## begin INPUT DATA
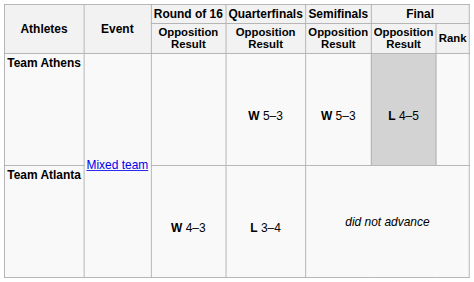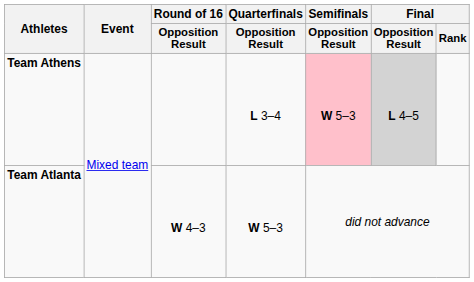Team Athens | Quarterfinals / Opposition Result: W 5–3 -> L 3–4
Team Athens | Semifinals / Opposition Result: no background -> pink background
Team Atlanta | Quarterfinals / Opposition Result: L 3–4 -> W 5–3
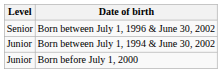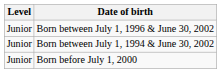Born between July 1, 1996 & June 30, 2002 | Level: Senior -> Junior
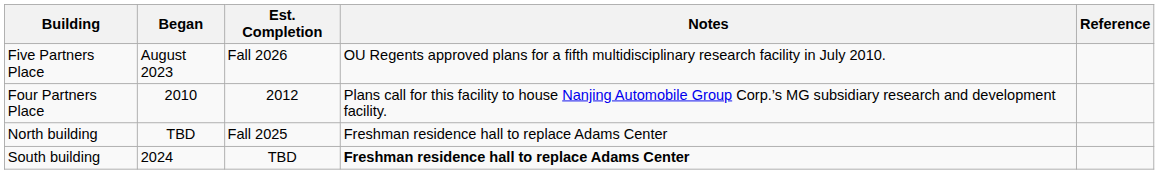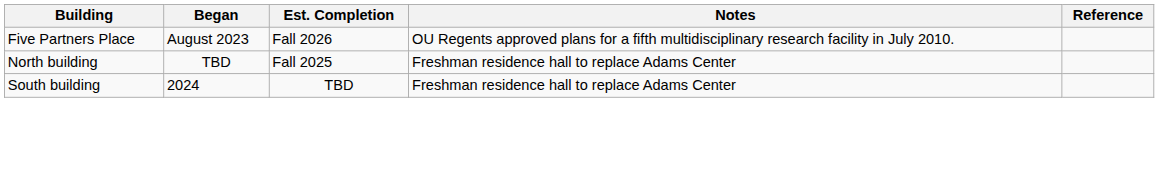- row: Four Partners Place | 2010 | 2012 | Plans call for this facility to house Nanjing Automobile Group Corp.’s MG subsidiary research and development facility.
South building | Notes: bold -> normal
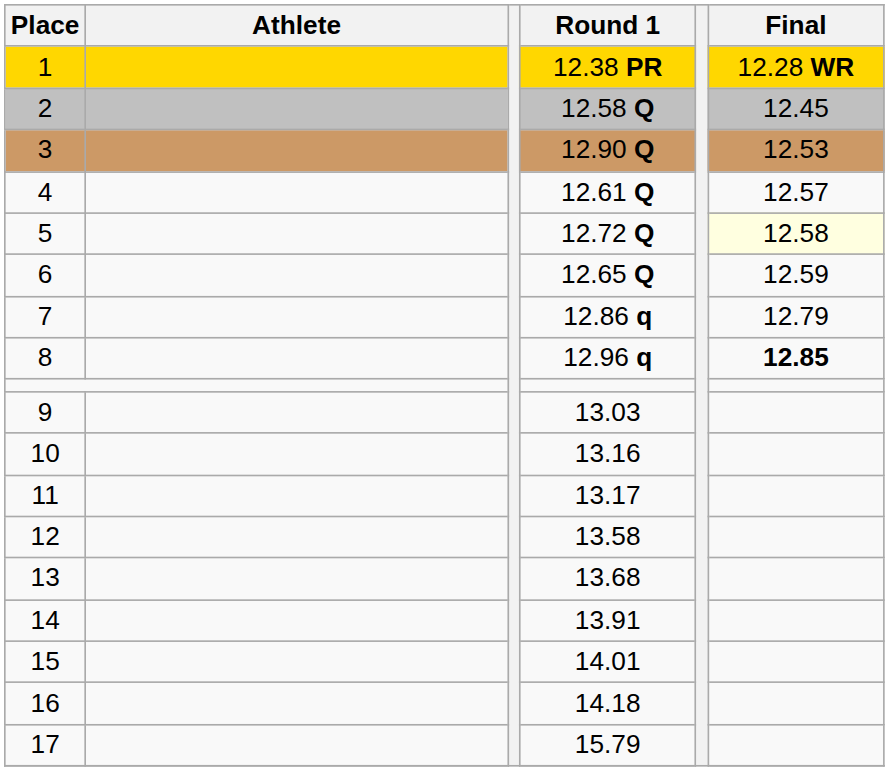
## end INPUT DATA
### PROBLEM DETAILS
Present the lines above as a numbered list, omitting any blank lines, and leave the pictures out of the answer.

### WORKED SOLUTION
1. Team Athens | Quarterfinals / Opposition Result: W 5–3 -> L 3–4
2. Team Athens | Semifinals / Opposition Result: no background -> pink background
3. Team Atlanta | Quarterfinals / Opposition Result: L 3–4 -> W 5–3
4. Born between July 1, 1996 & June 30, 2002 | Level: Senior -> Junior
5. - row: Four Partners Place | 2010 | 2012 | Plans call for this facility to house Nanjing Automobile Group Corp.’s MG subsidiary research and development facility.
6. South building | Notes: bold -> normal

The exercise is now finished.